September 08, 2002|By LAURA VECSEY

NEW YORK - Look what tennis pulled out of its duffel bag: Andre Agassi and Pete Sampras, together again.

A showdown between two old friends and rivals that serves up nostalgia and anticipation as well as anything under the bright lights of Broadway.

Maybe better than Broadway, since this two-man revival is playing in Queens, a louder borough where tennis fans live to show love for the old guys, particularly Americans who refuse to go gently into that good night.

Just ask Jimmy Connors.

This is a fact Agassi was all too aware of yesterday the moment he dispatched defending U.S. Open champion Lleyton Hewitt during their semifinal, 6-4, 7-6 (5), 6-7 (1), 6-2, completing a script that reunites him with his alter ego and greatest rival.

One more time, fellas.

For the good times.

"I couldn't be more thrilled about it," Agassi said. "You always question whether it will happen again, you know. You have a career that you spend playing your best tennis against one of the greats of all time, you're never guaranteed, even with the best of careers, to have that sort of rivalry and that sort of opposite that brings out the best in you over the years."

Now the tough part: Who do you root for in this first Open era U.S. Open final between two thirtysomethings? Andre? The formerly poof-haired, "Image is Everything," junk-food eater out of Las Vegas who, over the past dozen years, has transformed himself into an eloquent spokesman for men's tennis - a gym rat happily married to Steffi Graf and father of a son whose future could also include center court at the U.S. Open? Or do you root for Pete? Good ol' Pete.

Or poor ol' Pete, as has been his role the past two years, when his shoulders slumped, giving the look of a well-worn couch, not the man who has a record 13 Grand Slam titles.

The all-time greatest tennis champion has suffered through a patchy game and faltering confidence, keeping him from winning any title the past two years. That led people - including young punks on the tour - to suggest it might be time for Sampras to retire.

Retire this, Sampras seemed to be warning with every twentysomething he sent to the showers. Yesterday it was Sjeng Schalken, who turns 26 today, going down, 7-6 (6), 7-6 (4), 6-2.

During this fortnight, through the rain and sun and the loud-mouthed crowds of this New York/American Slam, Sampras sloughed off his lingering 31-year-old doldrums and rediscovered his big-time serve.
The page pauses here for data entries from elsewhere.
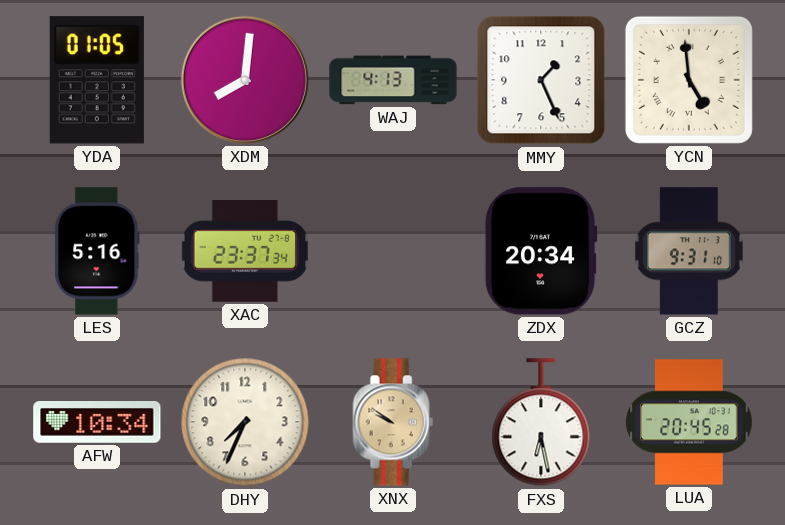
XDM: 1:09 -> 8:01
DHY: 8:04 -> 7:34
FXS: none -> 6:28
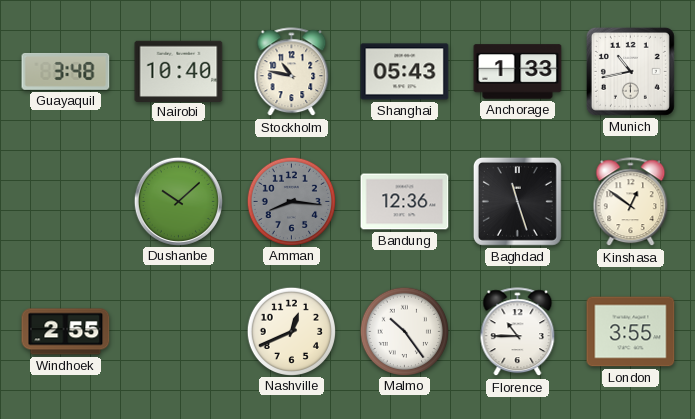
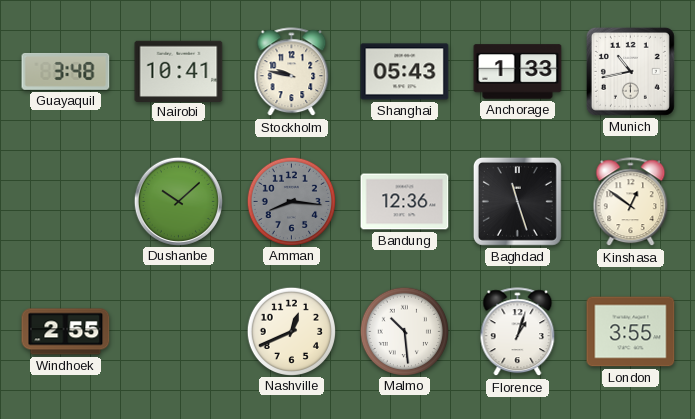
Nairobi: 10:40 -> 10:41
Stockholm: 10:47 -> 9:47
Malmo: 10:24 -> 10:29
Florence: 10:45 -> 1:03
He reclaimed his attack mode and teasing nuance, like the floating 69-mph serve Sampras threw at his quarterfinals opponent, Andy Roddick, who was exposed as not ready for prime time.

Not like the old man.

Not like the hard-court genius whose stature in the game needs no further cement, but what the heck, why not one more, especially against the one man throughout Sampras' historic career who was always there, giving it back to him? "I've played some of my most memorable matches against him," Agassi said about Sampras.

"We're just opposite. We're opposite in everything we do. Out there on the court, we're two styles that are going against each other. It allows for many aspects of the game to reveal themselves. And it's exciting to play against it because every point, it seems like something special can happen.
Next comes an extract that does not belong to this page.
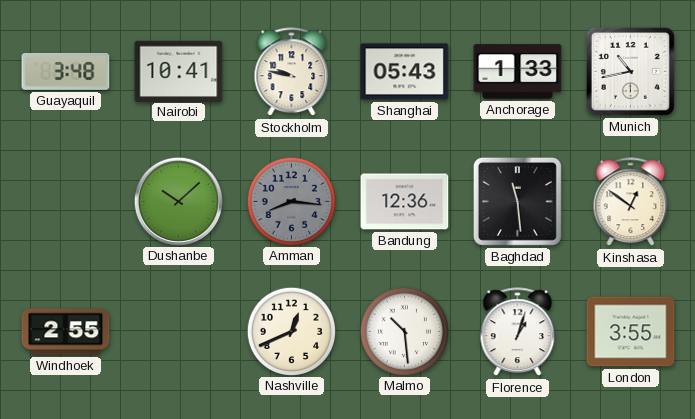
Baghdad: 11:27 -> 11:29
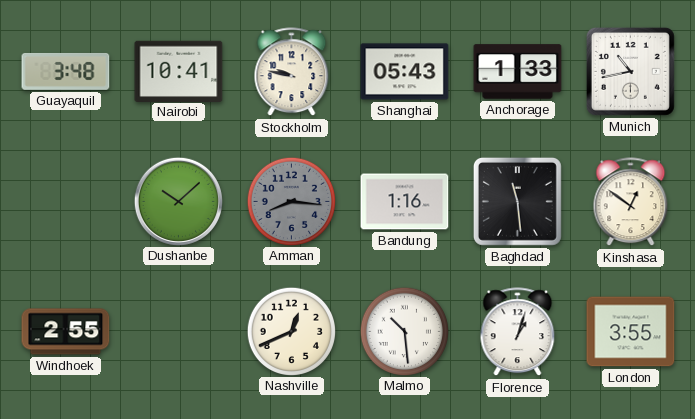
Bandung: 12:36 -> 1:16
"I can definitely say there's been nothing like it in my career that compares to playing against Pete. He is the best I've ever played against. That forces you to get that rush of blood that makes you do a little something special."

It didn't seem possible that this special tennis moment could happen. Not after Wimbledon, when Sampras was sluggish and ineffective and offering little evidence that he could turn back the hands of time.

"It was just such a nightmare playing out there on Court 2," Sampras said of losing at Wimbledon, the place where he has won the most - seven - of his Slams.

"That was the emptiest I've felt in many, many years," he said.

So it's no wonder that during this Open, Sampras has been wearing a sly grin again, uttering sound bites of bravado that have boosted the EKG on his historically flat-line personality.

"I still have the goods," Sampras warned. "Against anybody."

Stick around long enough, even a man like Pete Sampras can become interesting.

He may have finally accomplished that strange feat yesterday when he beat Schalken in straight sets and emerged from the depths of his No. 17 seed to secure his third straight U.S. Open final.

Now comes that question again: Who do you root for? Bouncy Andre, the man who has stuck up for his old friend and rival like a brother? "You always root for somebody that you grew up with. I mean, we've grown up together," Agassi said.